第69章 嫌な現実からは目を背けたくなるもの。
獅童という頼もしい協力者を得て、いざ松島の部屋へ。
確かに獅童の言うとおり、忍び込むなら天井裏からの方が良いだろう。いくら周囲の様子を窺っていても正面から乗り込むのは危険だ。何処で誰が見ているか分からない。そもそも松島が自室の扉を無防備に鍵無しで開け放っているとは思えなかった。獅童の協力を得られた事は大きな収穫だったと言えるだろう。

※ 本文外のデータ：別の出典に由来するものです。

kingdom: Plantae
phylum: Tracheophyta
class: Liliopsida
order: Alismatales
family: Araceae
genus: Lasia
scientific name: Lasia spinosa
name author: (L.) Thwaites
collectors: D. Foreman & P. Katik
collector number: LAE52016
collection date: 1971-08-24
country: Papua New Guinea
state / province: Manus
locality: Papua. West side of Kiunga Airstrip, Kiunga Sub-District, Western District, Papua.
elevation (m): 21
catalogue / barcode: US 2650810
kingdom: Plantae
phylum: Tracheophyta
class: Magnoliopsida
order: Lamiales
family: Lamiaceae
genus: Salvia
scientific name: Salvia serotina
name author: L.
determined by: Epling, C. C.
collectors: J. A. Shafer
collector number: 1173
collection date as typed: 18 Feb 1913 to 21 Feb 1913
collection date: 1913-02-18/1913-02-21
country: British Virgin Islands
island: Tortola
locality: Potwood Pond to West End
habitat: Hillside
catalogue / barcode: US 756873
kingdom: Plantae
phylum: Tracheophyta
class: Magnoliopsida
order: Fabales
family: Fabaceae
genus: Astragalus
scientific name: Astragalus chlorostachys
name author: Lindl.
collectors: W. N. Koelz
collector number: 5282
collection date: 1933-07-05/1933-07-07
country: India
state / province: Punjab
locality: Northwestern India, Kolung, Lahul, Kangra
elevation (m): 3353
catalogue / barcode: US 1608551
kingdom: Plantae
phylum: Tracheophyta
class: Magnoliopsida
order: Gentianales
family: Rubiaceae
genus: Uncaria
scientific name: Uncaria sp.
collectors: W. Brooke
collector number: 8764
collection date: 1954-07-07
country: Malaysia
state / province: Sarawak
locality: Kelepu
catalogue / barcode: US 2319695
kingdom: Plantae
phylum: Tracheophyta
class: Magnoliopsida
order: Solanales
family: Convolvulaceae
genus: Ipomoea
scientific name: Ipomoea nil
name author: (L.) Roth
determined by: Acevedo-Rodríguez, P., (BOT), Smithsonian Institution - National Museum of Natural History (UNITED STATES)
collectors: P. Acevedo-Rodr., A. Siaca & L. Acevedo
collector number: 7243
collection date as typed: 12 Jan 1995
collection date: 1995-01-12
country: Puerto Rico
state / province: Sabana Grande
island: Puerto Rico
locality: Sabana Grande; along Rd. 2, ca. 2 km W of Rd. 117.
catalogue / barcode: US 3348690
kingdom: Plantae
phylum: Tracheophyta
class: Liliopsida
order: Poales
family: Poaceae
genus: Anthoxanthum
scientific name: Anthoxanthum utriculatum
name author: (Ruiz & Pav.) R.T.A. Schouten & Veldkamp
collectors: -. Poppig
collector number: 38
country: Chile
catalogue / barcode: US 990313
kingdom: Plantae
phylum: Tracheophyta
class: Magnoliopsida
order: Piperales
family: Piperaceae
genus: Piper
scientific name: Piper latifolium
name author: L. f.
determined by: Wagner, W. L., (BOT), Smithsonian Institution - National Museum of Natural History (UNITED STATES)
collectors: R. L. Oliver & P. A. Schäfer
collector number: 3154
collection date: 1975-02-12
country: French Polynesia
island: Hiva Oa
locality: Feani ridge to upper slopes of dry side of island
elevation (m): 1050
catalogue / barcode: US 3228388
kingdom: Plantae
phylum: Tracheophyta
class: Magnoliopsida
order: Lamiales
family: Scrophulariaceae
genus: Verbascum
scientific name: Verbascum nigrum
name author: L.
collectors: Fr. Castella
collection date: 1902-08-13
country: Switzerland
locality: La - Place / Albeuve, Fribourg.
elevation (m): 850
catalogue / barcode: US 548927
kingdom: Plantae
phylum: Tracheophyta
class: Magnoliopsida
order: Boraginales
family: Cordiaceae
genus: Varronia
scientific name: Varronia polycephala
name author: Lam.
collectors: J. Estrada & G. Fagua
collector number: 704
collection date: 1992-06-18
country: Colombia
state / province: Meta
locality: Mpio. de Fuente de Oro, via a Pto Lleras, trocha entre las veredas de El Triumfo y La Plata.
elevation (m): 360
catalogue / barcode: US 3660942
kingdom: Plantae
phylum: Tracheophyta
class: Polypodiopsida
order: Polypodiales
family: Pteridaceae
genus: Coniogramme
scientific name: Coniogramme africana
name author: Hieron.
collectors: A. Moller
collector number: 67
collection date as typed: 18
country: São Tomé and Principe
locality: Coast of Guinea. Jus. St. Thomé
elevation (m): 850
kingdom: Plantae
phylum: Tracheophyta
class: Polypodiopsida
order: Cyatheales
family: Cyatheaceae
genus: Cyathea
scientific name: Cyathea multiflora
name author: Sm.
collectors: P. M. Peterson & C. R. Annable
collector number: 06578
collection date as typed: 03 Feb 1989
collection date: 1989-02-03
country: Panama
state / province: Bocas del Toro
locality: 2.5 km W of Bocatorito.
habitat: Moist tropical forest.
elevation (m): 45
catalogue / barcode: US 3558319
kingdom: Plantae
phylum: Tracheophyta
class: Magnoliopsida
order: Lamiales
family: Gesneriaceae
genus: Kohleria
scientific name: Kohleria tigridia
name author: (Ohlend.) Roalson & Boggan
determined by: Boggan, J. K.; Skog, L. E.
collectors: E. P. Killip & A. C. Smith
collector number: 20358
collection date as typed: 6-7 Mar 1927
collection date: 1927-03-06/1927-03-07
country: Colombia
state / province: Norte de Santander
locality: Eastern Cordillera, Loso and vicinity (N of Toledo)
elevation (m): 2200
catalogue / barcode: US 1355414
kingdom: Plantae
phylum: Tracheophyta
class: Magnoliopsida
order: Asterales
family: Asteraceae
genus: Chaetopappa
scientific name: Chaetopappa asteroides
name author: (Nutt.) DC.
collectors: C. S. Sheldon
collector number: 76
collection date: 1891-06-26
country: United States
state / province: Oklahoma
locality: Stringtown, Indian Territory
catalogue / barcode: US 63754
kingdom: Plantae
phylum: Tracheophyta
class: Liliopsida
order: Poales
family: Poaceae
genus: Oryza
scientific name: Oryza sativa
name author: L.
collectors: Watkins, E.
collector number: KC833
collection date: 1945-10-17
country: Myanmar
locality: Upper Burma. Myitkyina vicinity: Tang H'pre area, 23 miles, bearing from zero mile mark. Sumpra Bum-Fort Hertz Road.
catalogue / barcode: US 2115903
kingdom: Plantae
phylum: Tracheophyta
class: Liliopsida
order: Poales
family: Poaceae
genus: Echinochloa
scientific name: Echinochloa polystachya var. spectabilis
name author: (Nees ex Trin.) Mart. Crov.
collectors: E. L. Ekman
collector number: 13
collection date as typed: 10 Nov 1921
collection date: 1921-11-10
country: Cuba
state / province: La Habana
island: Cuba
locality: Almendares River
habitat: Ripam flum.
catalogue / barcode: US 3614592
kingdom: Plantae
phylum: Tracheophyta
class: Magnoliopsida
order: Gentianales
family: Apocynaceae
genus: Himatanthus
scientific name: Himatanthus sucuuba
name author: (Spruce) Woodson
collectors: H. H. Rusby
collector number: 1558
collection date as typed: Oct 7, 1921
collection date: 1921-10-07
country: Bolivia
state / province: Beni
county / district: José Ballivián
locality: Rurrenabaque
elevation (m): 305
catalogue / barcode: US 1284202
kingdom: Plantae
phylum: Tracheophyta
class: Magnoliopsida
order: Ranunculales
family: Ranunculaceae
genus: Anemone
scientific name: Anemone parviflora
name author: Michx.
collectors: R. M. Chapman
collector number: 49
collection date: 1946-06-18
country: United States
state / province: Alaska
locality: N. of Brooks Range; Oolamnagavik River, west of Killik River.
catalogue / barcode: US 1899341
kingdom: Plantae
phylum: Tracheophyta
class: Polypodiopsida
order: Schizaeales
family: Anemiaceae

獅童は天井裏に上る為、机の上に椅子を上げて天井の板を外そうとする。そんな獅童の行動を無視して葵咲は部屋の隅に置いてあった箒を手に取った。
葵咲「じゃあ早速、今から行きましょう。」
バキャァァァ!!
葵咲はいきなり箒を天井に突き刺して板を割った。
獅童「おいィィィ!何やってんだァァァ!!」
葵咲「何って、天井に入る為にはこの天井の板を外さないと。」
獅童「それは外すじゃなくて壊すだろ!」
獅童の怒りは最もだ。だが葵咲はにこやかな笑顔で手を振る。
葵咲「まぁまぁ、堅い事言わずに。」
獅童「全力で言わせてもらうわ!俺の部屋だぞ!!」
葵咲「私は今日から貴方の常客なんですから私の部屋でもあるじゃないですか。」
獅童「何処のガキ大将の理屈!?つーか今俺が板外してんだろ!俺を見ろォォォ!!」
葵咲「それ今流行の口説き文句か何かですか?」
獅童「んなわけねーだろ!この会話の何処に口説く要素があった!?脳みそ沸いてんのか!」
ツッコミどころ満載の葵咲に獅童は目が回りそうになる。葵咲は獅童のツッコミを無視して天井裏へと上ろうとするが、ふとここで頭に過ぎった懸念を問い掛けた。
葵咲「あ、そういえば誰かが部屋に来る事は?」
菊之丞の部屋に通っていた時に禿が訪れた事があった。獅童の部屋にも禿が尋ねてくる事があるかどうかが気になったのだ。訪れた時に接客中のはずの獅童と客の姿が無ければ怪しまれる。
だがこの質問に対して獅童はきょとんとした表情で首を横に振った。
獅童「いや、ねぇけど。つーかあるわけねーだろ。最中だったらどうすんだよ。」
当然といえば当然か。情事の真っ最中に度々尋ねられては萎えてしまう。いや、客が怒ってしまうだろう。
よくよく考えてみれば当たり前の事なのだが、遊郭慣れしていない葵咲はここで初めてそれに気付く。それを思えば菊之丞の部屋での出来事は不可解に感じられた。